Bad-ass astronomer

Do you know how many
stars up there  --
how many of those
nighttime naked-eye stars-that-you-can-see
are part of our local little galaxy?
Not off in the broader universe
representing some distant cluster.
Just local twinkle.
Milky Way shine.
Do you know?
Do you?
Do you?
How about all of them?

6 comments for “Bad-ass astronomer

  1. Y.S.
    May 7, 2004 at 8:22 am

    I like “local twinkle.” Maybe cause it sounds like taking a pee in the backyard.
    And is the “motherfucker” a statement of awe or an epithet? ‘Cause if it’s the latter, I have only one thing to say to you. Fuckface.
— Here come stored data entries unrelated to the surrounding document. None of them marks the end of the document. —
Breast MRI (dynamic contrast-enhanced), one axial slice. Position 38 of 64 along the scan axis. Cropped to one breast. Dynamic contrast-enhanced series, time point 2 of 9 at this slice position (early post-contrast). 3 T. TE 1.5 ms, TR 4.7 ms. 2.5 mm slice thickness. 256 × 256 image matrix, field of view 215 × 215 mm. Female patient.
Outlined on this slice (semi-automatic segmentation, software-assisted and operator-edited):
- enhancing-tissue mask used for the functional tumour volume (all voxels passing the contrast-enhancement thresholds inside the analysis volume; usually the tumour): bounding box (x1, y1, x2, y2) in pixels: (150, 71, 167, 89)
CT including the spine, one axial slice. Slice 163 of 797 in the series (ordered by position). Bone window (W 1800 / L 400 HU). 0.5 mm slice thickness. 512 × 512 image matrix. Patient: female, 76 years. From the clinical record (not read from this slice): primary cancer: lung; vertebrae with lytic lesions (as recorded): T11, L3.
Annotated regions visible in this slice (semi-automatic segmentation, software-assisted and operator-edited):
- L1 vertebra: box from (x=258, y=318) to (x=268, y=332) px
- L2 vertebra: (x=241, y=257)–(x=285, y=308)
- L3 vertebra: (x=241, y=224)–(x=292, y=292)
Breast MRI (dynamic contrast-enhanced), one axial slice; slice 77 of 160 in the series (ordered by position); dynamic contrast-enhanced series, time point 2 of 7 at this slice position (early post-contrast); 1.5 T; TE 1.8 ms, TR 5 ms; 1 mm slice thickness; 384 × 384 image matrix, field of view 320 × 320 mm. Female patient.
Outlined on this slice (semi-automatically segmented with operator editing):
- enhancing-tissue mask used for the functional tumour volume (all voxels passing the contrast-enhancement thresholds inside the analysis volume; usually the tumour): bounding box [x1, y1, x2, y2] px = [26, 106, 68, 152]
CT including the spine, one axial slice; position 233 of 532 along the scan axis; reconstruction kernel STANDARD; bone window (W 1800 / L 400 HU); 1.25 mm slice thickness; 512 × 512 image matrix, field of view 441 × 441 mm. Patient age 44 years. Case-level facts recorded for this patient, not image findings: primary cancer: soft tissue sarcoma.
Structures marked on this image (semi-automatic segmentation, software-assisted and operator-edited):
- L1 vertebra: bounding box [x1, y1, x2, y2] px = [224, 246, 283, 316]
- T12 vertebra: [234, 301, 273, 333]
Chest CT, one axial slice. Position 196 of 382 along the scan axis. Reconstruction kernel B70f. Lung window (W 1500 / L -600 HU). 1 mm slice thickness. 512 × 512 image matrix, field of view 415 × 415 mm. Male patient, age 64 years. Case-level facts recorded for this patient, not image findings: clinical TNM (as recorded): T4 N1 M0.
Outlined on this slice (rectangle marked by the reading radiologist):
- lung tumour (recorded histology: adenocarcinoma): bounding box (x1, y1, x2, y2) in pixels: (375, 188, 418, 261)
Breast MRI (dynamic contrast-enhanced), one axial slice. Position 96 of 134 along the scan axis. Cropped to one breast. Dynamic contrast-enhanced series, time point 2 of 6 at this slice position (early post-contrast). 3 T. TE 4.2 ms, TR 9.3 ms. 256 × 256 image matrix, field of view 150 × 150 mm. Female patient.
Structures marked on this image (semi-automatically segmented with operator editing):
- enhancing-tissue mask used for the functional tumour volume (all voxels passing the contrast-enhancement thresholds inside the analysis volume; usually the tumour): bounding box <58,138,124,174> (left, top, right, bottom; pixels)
  2. May 7, 2004 at 9:07 am

    Dear Y.S.:
    I was going to saying: “epithet.” Because honestly, that’s how it was meant.
    But given the way you’ve constructed your question and the expected negative consequences of holding fast to my intended initial responditudinal reactification, I find myself compelled to re-modify my positional, with the resultant alteration in my intended reply, as follows:
    “statement of awe.”
    Most sincerely, and with all due admiration and respect,
    -C. V.

  3. Y.S. the Smug
    May 7, 2004 at 9:25 am

    That’s what I thought.

  4. other dan
    May 7, 2004 at 9:29 am

    i’m telling my mommy about this site, it’s got bad words.

  5. rodney k
    May 7, 2004 at 6:49 pm

    Somehow this poem reminded me of Schoolhouse Rock. The most charming & thoughtful installments, like the one where infinity’s 8 being placed on its side. Except for the last word, which they won’t allow on T.V. But I like its ambiguity–how it could be an expression of awe at the vastness of the cosmos, or a tiny fist shaking at a system that so thoroughly dwarfs us. The state of not being able to decide which gave the poem an extra zing for me.

  6. May 10, 2004 at 4:50 pm

    “Do you know? Do you? Do you?” is the voice of Dory the royal blue tang. I’ll see your black cluster and raise you an ocean, buster. Shine me on, will you? She would never, I promise, say “Motherfucker.” Awwwwww.